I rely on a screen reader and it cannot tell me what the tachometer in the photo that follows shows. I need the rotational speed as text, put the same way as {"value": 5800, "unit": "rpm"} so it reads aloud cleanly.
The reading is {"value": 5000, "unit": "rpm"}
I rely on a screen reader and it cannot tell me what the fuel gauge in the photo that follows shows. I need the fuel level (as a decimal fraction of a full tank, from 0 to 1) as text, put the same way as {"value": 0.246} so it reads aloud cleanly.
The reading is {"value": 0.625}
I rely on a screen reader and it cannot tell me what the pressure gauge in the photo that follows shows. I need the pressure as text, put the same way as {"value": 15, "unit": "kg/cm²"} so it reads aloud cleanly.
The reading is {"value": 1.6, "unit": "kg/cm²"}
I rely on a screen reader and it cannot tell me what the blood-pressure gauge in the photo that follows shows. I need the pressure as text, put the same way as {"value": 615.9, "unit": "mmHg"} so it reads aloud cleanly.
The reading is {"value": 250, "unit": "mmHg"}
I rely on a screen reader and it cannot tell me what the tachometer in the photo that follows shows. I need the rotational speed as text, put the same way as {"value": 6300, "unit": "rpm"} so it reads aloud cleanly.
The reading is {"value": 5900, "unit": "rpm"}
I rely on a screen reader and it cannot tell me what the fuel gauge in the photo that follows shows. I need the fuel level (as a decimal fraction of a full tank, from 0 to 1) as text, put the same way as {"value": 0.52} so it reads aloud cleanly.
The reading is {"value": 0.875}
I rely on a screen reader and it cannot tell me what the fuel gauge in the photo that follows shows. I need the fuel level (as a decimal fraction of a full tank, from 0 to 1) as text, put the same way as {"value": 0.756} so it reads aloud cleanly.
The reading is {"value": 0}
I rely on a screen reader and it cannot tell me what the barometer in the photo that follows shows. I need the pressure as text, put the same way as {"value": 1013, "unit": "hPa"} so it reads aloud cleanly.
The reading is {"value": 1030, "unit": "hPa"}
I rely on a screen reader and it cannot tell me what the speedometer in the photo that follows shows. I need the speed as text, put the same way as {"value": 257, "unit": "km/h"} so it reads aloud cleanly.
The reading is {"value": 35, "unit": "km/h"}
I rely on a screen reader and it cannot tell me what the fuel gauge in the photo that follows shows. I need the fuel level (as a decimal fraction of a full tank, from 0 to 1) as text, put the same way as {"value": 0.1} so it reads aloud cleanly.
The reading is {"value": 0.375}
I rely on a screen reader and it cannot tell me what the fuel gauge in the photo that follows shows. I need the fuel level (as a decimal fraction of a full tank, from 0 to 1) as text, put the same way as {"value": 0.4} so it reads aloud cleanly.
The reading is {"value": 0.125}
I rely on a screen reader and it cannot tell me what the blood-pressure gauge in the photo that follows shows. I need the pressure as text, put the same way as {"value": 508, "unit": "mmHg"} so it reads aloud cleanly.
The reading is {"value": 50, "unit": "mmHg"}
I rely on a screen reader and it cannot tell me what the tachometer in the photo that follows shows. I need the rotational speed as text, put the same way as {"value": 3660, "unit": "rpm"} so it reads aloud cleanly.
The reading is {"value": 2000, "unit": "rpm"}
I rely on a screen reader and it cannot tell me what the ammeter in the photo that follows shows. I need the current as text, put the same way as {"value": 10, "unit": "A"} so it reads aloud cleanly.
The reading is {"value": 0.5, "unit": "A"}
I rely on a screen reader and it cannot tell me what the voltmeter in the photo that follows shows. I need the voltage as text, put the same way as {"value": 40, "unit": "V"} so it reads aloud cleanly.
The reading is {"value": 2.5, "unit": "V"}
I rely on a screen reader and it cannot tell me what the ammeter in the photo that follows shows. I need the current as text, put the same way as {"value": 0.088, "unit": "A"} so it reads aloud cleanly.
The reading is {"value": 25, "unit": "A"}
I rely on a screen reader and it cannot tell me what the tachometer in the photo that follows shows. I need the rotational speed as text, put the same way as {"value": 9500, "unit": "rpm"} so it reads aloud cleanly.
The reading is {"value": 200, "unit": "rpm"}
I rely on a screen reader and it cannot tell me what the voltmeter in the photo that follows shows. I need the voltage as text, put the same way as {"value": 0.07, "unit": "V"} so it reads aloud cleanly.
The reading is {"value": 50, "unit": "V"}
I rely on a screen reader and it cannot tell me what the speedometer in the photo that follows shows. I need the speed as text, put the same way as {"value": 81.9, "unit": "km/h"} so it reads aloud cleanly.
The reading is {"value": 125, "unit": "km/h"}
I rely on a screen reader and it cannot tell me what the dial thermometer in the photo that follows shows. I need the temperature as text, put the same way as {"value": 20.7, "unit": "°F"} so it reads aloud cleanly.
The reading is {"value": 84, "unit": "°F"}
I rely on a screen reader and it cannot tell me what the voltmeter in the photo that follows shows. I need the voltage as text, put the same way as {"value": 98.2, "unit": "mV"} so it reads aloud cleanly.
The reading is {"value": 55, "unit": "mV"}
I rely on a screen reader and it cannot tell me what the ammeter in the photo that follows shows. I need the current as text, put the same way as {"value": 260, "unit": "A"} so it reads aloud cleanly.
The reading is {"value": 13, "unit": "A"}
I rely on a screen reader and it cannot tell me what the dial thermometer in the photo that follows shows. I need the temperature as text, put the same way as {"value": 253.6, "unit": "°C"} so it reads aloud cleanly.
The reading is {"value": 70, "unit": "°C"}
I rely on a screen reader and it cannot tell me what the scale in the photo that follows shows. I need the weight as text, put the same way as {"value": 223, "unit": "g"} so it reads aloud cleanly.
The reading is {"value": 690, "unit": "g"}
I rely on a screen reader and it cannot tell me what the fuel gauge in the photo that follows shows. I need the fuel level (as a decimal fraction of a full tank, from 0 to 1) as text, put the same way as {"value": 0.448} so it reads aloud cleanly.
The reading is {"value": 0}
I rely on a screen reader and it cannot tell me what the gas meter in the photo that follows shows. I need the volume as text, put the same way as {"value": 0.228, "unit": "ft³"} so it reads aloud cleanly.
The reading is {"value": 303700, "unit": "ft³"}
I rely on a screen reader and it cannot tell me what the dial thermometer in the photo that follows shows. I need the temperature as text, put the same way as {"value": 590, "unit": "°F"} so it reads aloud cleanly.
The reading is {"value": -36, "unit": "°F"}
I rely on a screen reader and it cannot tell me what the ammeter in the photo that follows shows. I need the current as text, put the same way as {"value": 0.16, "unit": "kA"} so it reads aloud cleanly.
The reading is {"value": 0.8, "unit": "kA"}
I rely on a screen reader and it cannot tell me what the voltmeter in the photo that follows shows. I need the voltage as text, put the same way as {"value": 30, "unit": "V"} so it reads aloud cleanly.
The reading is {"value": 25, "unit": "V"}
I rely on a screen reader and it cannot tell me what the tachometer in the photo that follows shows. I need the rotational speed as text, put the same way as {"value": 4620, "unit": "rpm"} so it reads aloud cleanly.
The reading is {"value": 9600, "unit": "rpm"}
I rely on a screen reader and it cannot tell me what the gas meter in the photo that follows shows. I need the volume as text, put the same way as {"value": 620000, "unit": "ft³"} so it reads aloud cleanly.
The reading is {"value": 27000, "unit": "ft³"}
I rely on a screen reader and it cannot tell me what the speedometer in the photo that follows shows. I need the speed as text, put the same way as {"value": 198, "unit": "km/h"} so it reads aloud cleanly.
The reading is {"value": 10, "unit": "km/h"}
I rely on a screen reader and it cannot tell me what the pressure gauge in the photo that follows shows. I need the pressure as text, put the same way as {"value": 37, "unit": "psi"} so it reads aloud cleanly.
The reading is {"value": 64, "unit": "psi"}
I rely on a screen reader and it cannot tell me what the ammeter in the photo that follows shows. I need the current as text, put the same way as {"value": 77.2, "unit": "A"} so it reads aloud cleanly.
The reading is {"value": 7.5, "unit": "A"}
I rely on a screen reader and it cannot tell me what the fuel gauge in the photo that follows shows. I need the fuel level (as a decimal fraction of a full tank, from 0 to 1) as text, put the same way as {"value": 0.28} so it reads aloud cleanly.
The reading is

----

_Job item_
Pull out every line of the items above that contains the string "scale", counting a line only when the capitalization matches.

_Solved problem_
I rely on a screen reader and it cannot tell me what the scale in the photo that follows shows. I need the weight as text, put the same way as {"value": 223, "unit": "g"} so it reads aloud cleanly.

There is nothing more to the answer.